Several years later, my first son was sitting on my lap in the same village among my friends on his first trip to India. One of them raised hands towards the sky and said, “God up there is taking care of us.” My son was only two years old then, said spontaneously, “I have been up there, there is only cloud. My plane has gone even above the clouds. God is not there.” The little boy said the truth; I believe there is no God.

Religions teaching the existence of God are limited to idealizing the notion of cause and effects. For example, prayer is often framed as the “cause”, which supposedly prefaces God’s miracle, or the “effect”. In that sense, God decides our future.

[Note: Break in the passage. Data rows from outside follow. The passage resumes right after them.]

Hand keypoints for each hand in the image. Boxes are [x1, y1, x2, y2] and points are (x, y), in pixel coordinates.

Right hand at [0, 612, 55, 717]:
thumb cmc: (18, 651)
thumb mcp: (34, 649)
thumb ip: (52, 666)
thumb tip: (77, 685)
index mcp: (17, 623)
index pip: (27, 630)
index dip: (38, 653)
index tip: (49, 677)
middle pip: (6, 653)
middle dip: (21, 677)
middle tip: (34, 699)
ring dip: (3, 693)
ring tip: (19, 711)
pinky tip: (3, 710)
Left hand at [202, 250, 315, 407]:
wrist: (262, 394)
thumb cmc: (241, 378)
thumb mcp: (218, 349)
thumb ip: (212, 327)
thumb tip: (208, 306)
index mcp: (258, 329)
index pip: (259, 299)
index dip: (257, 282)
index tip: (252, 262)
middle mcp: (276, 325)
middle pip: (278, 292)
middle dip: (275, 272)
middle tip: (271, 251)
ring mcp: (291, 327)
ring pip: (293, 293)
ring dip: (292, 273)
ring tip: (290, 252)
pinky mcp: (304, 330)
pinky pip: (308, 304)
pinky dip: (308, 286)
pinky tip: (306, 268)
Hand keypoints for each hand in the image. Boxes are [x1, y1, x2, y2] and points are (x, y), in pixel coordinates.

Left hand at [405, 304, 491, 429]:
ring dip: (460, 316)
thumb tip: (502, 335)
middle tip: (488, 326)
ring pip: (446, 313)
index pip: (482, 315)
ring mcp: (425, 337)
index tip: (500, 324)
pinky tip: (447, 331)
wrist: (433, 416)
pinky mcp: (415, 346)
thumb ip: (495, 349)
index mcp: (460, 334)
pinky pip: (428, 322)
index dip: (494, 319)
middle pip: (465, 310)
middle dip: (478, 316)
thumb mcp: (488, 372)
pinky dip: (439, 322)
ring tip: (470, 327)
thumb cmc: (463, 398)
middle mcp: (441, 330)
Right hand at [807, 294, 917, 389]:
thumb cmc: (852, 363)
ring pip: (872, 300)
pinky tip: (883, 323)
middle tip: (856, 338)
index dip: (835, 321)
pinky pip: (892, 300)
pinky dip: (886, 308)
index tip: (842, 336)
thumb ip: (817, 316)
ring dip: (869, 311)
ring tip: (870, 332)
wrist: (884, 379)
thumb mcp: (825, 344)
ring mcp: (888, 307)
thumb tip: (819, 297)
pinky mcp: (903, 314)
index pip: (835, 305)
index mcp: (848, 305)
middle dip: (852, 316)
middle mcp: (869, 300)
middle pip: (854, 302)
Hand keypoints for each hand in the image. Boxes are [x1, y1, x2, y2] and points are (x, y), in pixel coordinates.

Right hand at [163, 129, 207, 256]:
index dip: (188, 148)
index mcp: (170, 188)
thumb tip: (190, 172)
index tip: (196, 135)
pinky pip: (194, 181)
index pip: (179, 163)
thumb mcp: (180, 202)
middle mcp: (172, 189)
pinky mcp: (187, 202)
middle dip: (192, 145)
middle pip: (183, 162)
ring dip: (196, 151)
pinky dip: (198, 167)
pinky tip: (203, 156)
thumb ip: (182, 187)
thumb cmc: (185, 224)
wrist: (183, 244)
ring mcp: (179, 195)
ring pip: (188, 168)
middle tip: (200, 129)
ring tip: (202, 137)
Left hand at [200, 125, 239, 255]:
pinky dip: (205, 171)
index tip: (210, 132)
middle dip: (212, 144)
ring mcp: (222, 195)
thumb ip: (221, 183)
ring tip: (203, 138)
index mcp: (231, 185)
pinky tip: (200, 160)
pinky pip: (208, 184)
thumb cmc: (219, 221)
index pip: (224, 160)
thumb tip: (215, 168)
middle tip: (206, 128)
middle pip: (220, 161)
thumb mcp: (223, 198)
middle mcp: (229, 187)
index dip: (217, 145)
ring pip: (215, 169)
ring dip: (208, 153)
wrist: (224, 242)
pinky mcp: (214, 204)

I believe, probability, that is, throw of dice determines our future

Disbelieving the probabilistic basis of Quantum Mechanics Einstein said, “God does not throw dice.”

From my understanding of Quantum Mechanics, I believe, “Dice is God.”

When I was a little boy, my Grandma told me a story from the Hindu epic, Mahabharata, how the kingdom was won by throw of biased dice. I realized the importance of throw of dice after I learned Quantum Mechanics. From my office I can see people walking on the street, but my especially tinted glass window does not allow them to see me. In Quantum Mechanical sense, tinting the glass has biased the dice to decrease the probability of light particles, photons, escaping from my office; while that increased the probability of photons to come from outside into my eyes.

In our daily life we always try to bias our dice to bring an outcome to our favor. For example, we work hard and study to bias our dice to get good job; we cultivate our land by drawing water from underground if the rain does not come. These effects are determined by pragmatic causes, not by prayer. I believe; dice determines our future. Dice is God.